Success Achieved With Mediation Between Students and Schools
Other Ohio juvenile courts take a different tack by focusing on mediation, which can be used to develop an absence intervention plan. The purpose of a mediation is to address a student’s absences in a supportive, non-judgmental, and non-punitive way – with the help of a neutral party, a mediator, in a confidential setting.

Raymon Payton has been guiding mediations on attendance issues for the Clark County Juvenile Court and local schools since his hiring at the court in 2000. There are eight school truancy officers, and they recommend students to the court for mediation, Payton explained. Some schools have set times each week for the mediations, and the court mediators schedule that school’s cases at those times. He said typical mediations are conducted in person at the schools – with Zoom and phone options if needed.

Offering incentives and opportunities for organized social activities has worked well in mediations.
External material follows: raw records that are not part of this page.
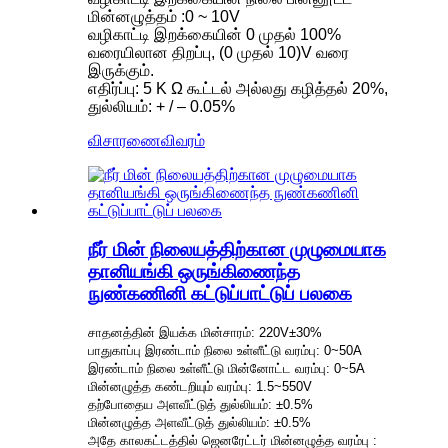
மின்னழுத்தம் :0 ~ 10V
வழிகாட்டி இறக்கையின் 0 முதல் 100%
வரையிலான திறப்பு, (0 முதல் 10)V வரை
இருக்கும்.
எதிர்ப்பு: 5 Κ Ω கூட்டல் அல்லது கழித்தல் 20%,
துல்லியம்: + / – 0.05%
விசாரணை
விவரம்
நீர் மின் நிலையத்திற்கான முழுமையாக
தானியங்கி ஒருங்கிணைந்த
நுண்கணினி கட்டுப்பாட்டுப் பலகை
சாதனத்தின் இயக்க மின்சாரம்: 220V±30%
பாதுகாப்பு இரண்டாம் நிலை உள்ளீட்டு வரம்பு: 0~50A
இரண்டாம் நிலை உள்ளீட்டு மின்னோட்ட வரம்பு: 0~5A
மின்னழுத்த கண்டறியும் வரம்பு: 1.5~550V
தற்போதைய அளவீட்டுத் துல்லியம்: ±0.5%
மின்னழுத்த அளவீட்டுத் துல்லியம்: ±0.5%
அதே காலகட்டத்தில் ஜெனரேட்டர் மின்னழுத்த வரம்பு :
Payton said students have been enrolled in job readiness courses and have gotten involved in Project Jericho or On the Rise. Students in Project Jericho participate in visual and performing arts projects. For On the Rise, students help on a farm with gardening and animal care. Payton said structuring student free time has helped improve school attendance.

For the last full school year, 348 mediations were scheduled for students, and 75% showed significant progress with their attendance. The mediation program’s success stems from the long relationship the court has had with the schools over time and the neutral role the mediators play, Payton noted.
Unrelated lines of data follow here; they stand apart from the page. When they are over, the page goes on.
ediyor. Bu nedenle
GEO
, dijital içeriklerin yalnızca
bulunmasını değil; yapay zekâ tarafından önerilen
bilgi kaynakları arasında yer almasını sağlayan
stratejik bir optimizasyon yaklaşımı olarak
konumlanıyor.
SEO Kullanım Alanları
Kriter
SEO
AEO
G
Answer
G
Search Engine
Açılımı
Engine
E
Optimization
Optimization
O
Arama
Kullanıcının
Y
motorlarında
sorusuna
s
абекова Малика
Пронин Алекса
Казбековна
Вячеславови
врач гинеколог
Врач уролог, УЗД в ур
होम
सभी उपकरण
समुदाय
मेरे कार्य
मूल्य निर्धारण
“We don’t make a plan for the student, but allow the school, student, and family to come up with the plan that they all are agreeable with. We may mention what has worked with other families in similar situations,” he said. “We’re very transparent with the families about the harsh realities of the student continuing to not attend school and what those potential consequences look like.”

Working With Schools Puts More Students on Right Track
The Supreme Court and ODEW emphasize the value of collaboration between courts and schools for good school attendance. Courts and schools across the state are encouraged to meet at least annually. By working together and sharing information at the start of the problem, courts have the benefit of knowing before a formal complaint reaches them what steps have already been taken and the root causes of the absences.
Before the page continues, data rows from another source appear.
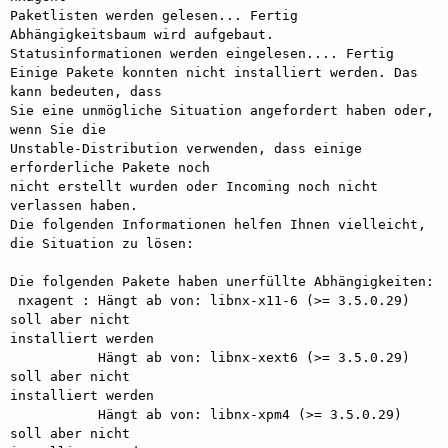
Paketlisten werden gelesen... Fertig

Abhängigkeitsbaum wird aufgebaut.

Statusinformationen werden eingelesen.... Fertig

Einige Pakete konnten nicht installiert werden. Das 
kann bedeuten, dass

Sie eine unmögliche Situation angefordert haben oder, 
wenn Sie die

Unstable-Distribution verwenden, dass einige 
erforderliche Pakete noch

nicht erstellt wurden oder Incoming noch nicht 
verlassen haben.

Die folgenden Informationen helfen Ihnen vielleicht, 
die Situation zu lösen:

Die folgenden Pakete haben unerfüllte Abhängigkeiten:

 nxagent : Hängt ab von: libnx-x11-6 (>= 3.5.0.29) 
soll aber nicht

installiert werden

           Hängt ab von: libnx-xext6 (>= 3.5.0.29) 
soll aber nicht

installiert werden

           Hängt ab von: libnx-xpm4 (>= 3.5.0.29) 
soll aber nicht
Troth said fostering connections with the Franklin County schools was essential to launching TIPP. She and a spokesperson from the local Educational Service Center went to the schools and met with district superintendents to encourage their buy-in.

Courts also contribute funds to make the efforts work. The Franklin County Juvenile Court pays half the salary of the school truancy officers, 100% of the officers’ employee benefits, and 100% of the costs of equipment, such as laptops, printers, and uniforms. These court-covered expenses are a substantial savings to the schools, Troth said. On behalf of the court, the truancy officers handle many of the logistics – locating all attendance records, making intervention attempts with the students, completing truancy complaints for the court, and attending court hearings.

The Early Warning System in Mahoning County was initially funded by a federal grant awarded to the juvenile court. Once the grant funding ended, the court believed in the program’s value and built the expenses into the court budget to ensure continuity, Judge Dellick said.

“Your budget is your policy,” she noted.

For courts that want to try a program like theirs, Judge Dellick points out that each school district has its own culture. There are also different needs in rural, suburban, and urban districts.

“Courts have to modify the approach for its school districts or county,” she said.

McPherson in Greene County suggests, “Don’t be afraid to be flexible.”

What works with one family may not with another, and creativity can help them solve their specific problems, she said.

“Our goal is to get to the reasons behind the attendance issues, surround a family with services and support, then step back and let the family thrive.”